*Source material*
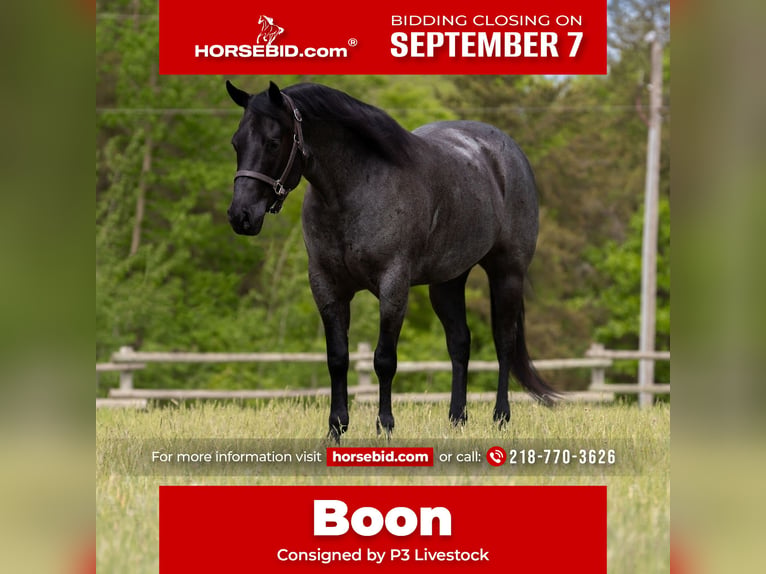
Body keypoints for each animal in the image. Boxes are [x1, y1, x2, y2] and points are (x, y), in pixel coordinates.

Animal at [225, 80, 559, 439]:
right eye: (236, 142)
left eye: (273, 142)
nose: (241, 216)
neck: (355, 189)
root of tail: (507, 152)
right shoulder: (326, 286)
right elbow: (337, 357)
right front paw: (336, 427)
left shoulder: (393, 286)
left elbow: (384, 359)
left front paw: (384, 425)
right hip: (448, 281)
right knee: (460, 342)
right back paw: (457, 418)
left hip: (507, 272)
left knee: (504, 341)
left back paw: (500, 417)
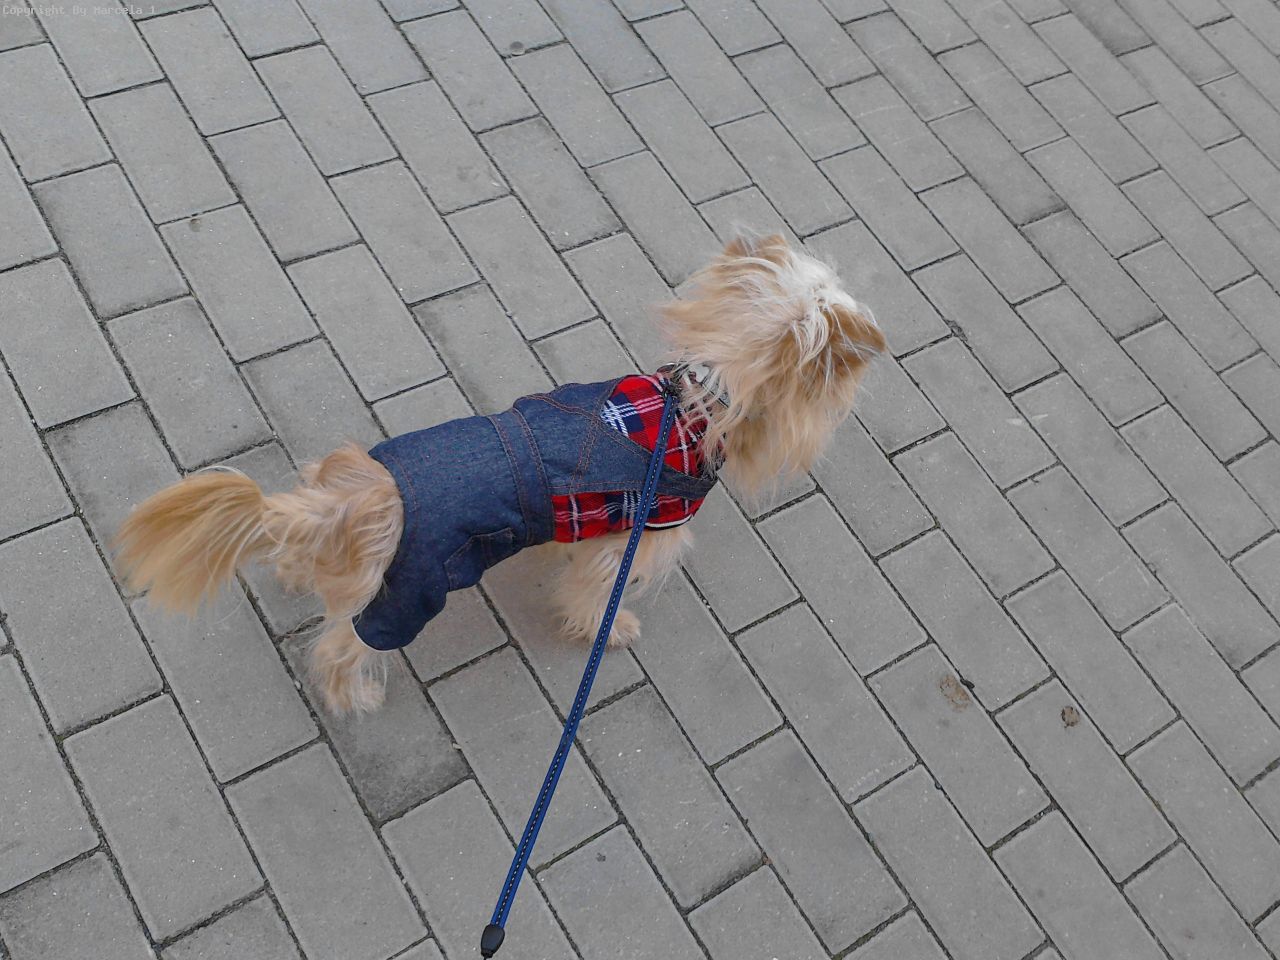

*Work required*
For this exercise, gather every line of the data that contains the word "left".

*Reply to the task*
left eye: (273, 142)
left shoulder: (393, 286)
left elbow: (384, 359)
left front paw: (384, 425)
left hip: (507, 272)
left knee: (504, 341)
left back paw: (500, 417)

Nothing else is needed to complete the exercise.